I work with high school students and I learn something new every day. Sometimes they teach me lingo, sometimes they teach me hand shakes, but most often they teach me about being a person.
The other day I learned that groups with pull are really threads that have braided themselves together. This makes the group strong and influential and sometimes very scary. The thing is that each part of the braid joins the group for its own reasons. In fact, people group together for reasons they may never share with one another.
- I’m lonely.
- I’ve had a bad day.
- I want to be in control.
- I want to laugh with you.
- I want in (on the joke, on the cool, on the love…)
- and any other reason you can come up with.

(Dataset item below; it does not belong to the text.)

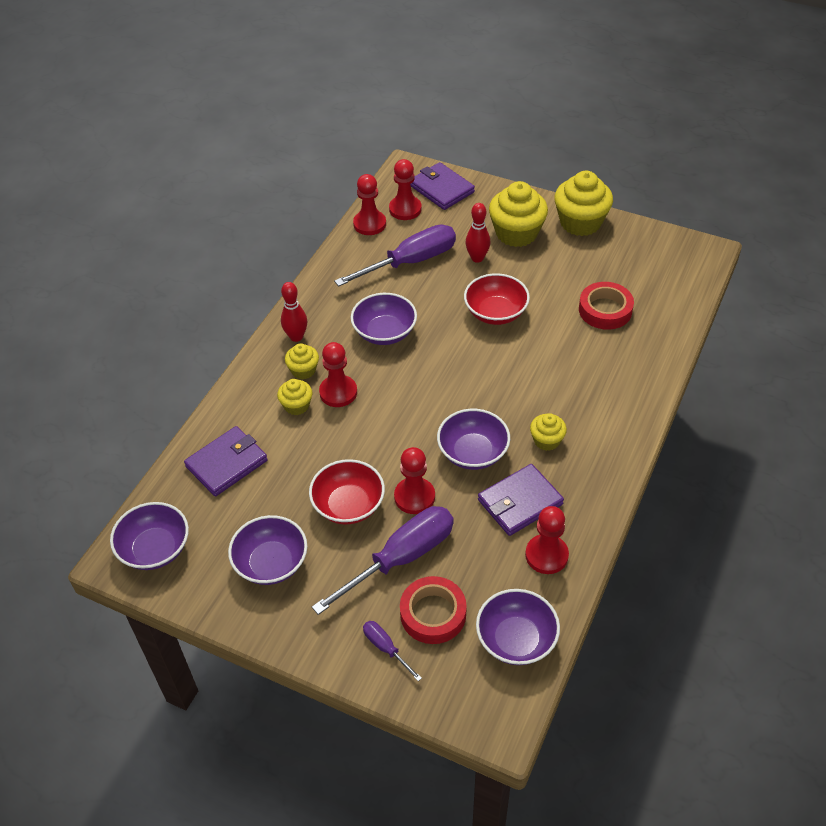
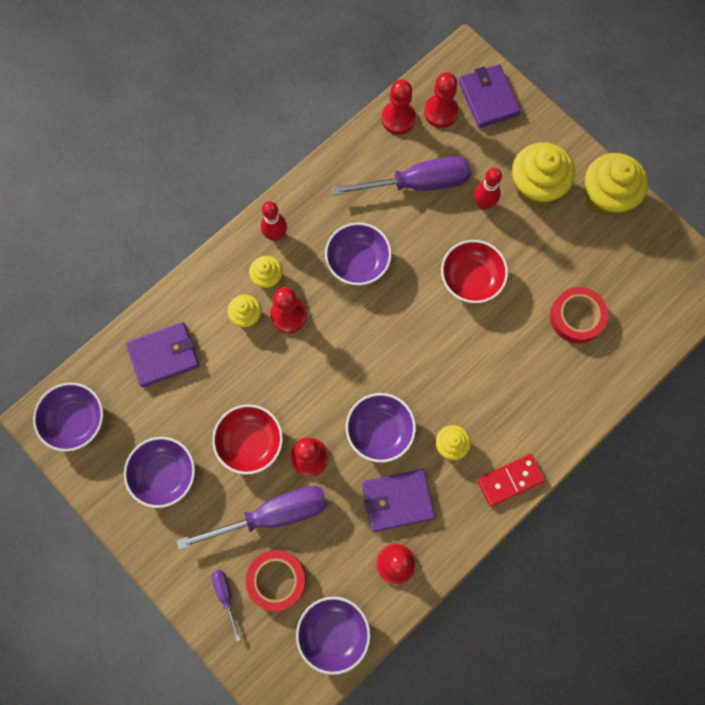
camera: 20 degrees right, 25 degrees up
(617, 449) = (510, 480): none -> red domino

When people act together, they become something other than themselves. They become a unit that sometimes can be seen as only a one-purpose unit. This makes it really hard to reach individuals and have personal impact. The solution, of course, is to engage each part of the group as individuals from time to time. Not only does this strengthen the individual, but it also strengthens the whole.
When personal needs are met (you have a leader, you have a place, you are the joy, you are the cool), the group purpose becomes less about meeting personal goals and more about meeting group goals. I want my choir, as a whole, to perform excellently. In order to do that, each member must be recognized and addressed individually.
I learned all of this while having one-on-one conversations with some really talented and unique individuals. Each one shared a surprising and different reason for being a part of their own influential group. Each reason was deeply personal regardless of the commonalities in their group. I never would have guessed that diffusing the strength of their group would make such a huge impact on the morale and strength of the greater team.
There is, indeed, strength in numbers, but it must include a healthy dose of personal resolve.
thanks for this!
This is helpful in thinking about leadership in general.